February 19, 2007
University of Illinois
HE.07.03 Report on the Illinois Board of Higher Education Meeting, October 10, 2006.*
N.B. Material specific to UIUC is normally highlighted as the initial item in the report. But to provide a context for judging comparative salaries and compensation the information relative to UIUC is provided in the context of the report on faculty salaries and compensation, the final item in this report and in the attached IBHE tables.
The BHE met at the University Center of Lake County in Grayslake. Gary Grace, Center Executive Director welcomed the group. The Center offers courses from several providers including the University of Illinois.
Executive Director Erwin announced the recently appointed “Academic Program Review Committee” will be headed by BHE member Elmer Washington and include representatives of public colleges. (Observer’s note: A meeting of the working group on October 9 indicated the BHE staff is struggling with the question of how much “physical presence” educational entities should have in the state to provide higher education and the purpose of the term “physical presence” in the legislation giving authority to the BHE to approve programs. This is related to but separate from issues of quality control and who ensures quality given the varying standards of regional and specialized accrediting agencies.)

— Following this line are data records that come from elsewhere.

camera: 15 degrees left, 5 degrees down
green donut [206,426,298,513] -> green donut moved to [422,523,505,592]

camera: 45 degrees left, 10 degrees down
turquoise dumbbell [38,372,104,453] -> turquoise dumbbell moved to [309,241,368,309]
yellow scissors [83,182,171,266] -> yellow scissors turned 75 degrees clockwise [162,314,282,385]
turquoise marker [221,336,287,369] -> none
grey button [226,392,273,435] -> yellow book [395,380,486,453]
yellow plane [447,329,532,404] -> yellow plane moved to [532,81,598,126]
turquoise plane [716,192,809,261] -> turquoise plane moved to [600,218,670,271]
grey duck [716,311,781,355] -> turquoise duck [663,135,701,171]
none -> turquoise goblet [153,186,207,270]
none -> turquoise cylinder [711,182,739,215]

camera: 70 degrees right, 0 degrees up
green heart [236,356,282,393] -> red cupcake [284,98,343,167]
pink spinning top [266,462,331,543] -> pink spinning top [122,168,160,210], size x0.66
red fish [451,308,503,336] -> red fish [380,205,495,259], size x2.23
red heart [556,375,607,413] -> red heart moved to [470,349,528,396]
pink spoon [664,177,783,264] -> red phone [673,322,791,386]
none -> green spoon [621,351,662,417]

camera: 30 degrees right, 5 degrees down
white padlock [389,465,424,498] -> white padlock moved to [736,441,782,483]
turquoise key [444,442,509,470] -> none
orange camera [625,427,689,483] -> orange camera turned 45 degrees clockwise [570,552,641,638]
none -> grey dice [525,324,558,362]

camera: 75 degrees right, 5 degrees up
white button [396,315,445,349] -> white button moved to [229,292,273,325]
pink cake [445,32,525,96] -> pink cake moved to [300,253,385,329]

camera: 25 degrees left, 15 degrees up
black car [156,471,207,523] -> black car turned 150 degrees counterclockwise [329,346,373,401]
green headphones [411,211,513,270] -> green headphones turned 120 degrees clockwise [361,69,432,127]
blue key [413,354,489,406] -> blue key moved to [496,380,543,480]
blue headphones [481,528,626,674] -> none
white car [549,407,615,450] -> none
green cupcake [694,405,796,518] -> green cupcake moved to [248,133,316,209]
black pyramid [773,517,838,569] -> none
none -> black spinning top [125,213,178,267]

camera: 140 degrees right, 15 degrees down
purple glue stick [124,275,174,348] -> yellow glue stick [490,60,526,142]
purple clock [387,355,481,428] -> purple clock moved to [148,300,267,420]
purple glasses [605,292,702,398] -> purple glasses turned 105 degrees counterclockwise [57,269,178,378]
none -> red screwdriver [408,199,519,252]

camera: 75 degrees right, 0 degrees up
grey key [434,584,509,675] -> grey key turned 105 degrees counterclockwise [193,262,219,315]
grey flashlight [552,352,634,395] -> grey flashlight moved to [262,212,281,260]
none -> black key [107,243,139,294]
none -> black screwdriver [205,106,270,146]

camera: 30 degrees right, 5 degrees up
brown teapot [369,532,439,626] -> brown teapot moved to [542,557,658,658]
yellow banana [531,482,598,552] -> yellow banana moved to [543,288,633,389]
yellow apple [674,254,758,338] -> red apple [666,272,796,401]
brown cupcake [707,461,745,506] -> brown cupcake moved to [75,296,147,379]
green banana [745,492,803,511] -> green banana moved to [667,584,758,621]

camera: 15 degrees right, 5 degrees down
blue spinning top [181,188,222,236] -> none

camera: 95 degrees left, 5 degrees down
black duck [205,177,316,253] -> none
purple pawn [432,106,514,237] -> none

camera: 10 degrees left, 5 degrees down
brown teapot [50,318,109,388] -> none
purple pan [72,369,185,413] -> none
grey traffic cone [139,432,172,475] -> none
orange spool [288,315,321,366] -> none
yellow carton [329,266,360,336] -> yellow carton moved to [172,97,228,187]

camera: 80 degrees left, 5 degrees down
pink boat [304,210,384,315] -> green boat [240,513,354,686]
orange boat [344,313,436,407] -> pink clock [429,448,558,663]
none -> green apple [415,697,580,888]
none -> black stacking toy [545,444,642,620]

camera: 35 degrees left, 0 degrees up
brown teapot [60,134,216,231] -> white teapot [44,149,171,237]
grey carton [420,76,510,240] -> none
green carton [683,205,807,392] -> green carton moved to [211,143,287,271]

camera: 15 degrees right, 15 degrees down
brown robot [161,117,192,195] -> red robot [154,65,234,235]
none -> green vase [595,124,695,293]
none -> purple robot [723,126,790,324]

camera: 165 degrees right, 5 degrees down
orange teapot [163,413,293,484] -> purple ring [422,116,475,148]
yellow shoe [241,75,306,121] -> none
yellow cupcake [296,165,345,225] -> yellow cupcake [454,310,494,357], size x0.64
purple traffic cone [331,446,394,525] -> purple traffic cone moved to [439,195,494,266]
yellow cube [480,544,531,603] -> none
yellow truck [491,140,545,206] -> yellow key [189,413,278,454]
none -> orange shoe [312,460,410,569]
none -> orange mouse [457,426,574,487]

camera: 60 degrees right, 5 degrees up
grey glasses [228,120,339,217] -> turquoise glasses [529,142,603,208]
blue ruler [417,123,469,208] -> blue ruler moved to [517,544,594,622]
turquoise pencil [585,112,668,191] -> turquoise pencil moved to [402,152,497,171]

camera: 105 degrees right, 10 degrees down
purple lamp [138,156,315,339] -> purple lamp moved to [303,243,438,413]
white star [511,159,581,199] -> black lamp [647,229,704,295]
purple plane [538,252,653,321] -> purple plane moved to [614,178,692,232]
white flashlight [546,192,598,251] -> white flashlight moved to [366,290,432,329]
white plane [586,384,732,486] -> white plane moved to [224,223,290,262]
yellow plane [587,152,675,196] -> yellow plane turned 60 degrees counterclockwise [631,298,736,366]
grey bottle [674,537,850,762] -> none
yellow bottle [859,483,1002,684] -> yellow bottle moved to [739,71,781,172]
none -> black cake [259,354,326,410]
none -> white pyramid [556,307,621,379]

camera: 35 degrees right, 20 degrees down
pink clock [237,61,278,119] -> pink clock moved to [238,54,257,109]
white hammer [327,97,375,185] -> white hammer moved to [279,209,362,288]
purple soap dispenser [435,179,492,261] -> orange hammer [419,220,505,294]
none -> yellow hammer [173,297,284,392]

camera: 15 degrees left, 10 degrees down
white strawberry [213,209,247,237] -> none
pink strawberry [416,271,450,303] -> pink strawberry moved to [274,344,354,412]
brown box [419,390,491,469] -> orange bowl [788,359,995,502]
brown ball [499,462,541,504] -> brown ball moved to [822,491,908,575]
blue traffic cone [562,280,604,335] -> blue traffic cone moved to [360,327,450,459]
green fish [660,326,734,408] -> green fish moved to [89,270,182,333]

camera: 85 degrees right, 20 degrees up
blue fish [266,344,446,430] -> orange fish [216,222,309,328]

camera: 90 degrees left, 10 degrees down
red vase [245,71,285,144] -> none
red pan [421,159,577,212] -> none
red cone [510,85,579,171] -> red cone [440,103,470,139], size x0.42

In the advisory committee reports, Curtis White, Chair of the Faculty Advisory Council, noted ways faculty are addressing textbook costs, that comparison groups being utilized in the BHE salary survey are outdated, and promised a December report addressing the need for new approaches in teacher preparation. He noted the important role of higher education in improving the quality of life of Illinois citizens beyond its impact on students. BHE member Tazlitz said without actual estimates of cost savings resulting from faculty efforts the examples provided were “meaningless.”
Extended presentations to the Board were made by Sylvia Puente, Director, Metropolitan Initiative, Institute for Latino Studies at the University of Notre Dame, and Jorge Chapa, Director, Center on Democracy in a Multiracial Society, UIUC. The presentations focused on the growing percentage of Latino/Latinas in our society and the critical need to ensure their success in Illinois’ higher education.
The Board moved through approval of new programs at community colleges, independent institutions and public universities despite an objection by SIU to Lindenwood University offering a B.S. and M.S. in Healthcare Management in the Southwestern Region. Innovation Grants for 15 projects were approved as were rules for the nursing school grant program. Updates on various items included progress toward participation in the Midwest Student Exchange Program and other tuition reciprocity agreements.
Of most interest to faculty would be the salaries and fringe benefits report. The all-rank average salary of $70,300 at Illinois public universities was 95.3% of the median salary of comparison group institutions, a decline from the 98% level in fy02. The average cost of fringe benefits per faculty member at public universities is $16,800 or 84.3% of their peer groups. This difference is attributed to the fact that unlike Illinois most states participate in a retirement system and contribute to Social Security. Combining salary and fringe benefits, total faculty compensation at public universities averages $87,600, 92.8% of peer group medians.
Community colleges averaged $60,000 and exceeded medians of average salaries of comparison states by 109.7%. Fringe benefits at community colleges vary widely across the state. Average salaries at independent institutions averaged $84,300, or 106.4% of their comparison groups and, again, fringe benefits vary widely.
Four tables from the report are attached. Table 3 shows average faculty salaries and percentage increases by campus from fy02 to fy06. Table 4 shows weighted average salaries as a percentage of the comparison group means. Table 15 shows weighted average faculty compensation as a percentage of comparison group means and Table 16 shows average fringe benefits by type as a percentage of comparison group means.
The tables show that while UIUC salaries have risen the campus has lost ground in terms of comparison with its peer group from fy02 to fy06, and stands currently at 93.1% of the peer group average salary and 90.9% in total compensation. In terms of benefits, UIUC lags its peer group significantly in retirement and social security benefits at 59.5%. It exceeds its peer group significantly in medical, dental, disability, life and other insurance at l77.4% but is at 25.2% of the peer group average in other benefits such as tuition plans, housing, unemployment and worker’s compensation insurance. (A copy of the report is on file at the Senate Office and available on the IBHE website.)
FAC to the IBHE Representative
*This report utilizes materials from the agenda, other reports on the meeting and the meeting minutes since the representative was unable to attend due to recent surgery.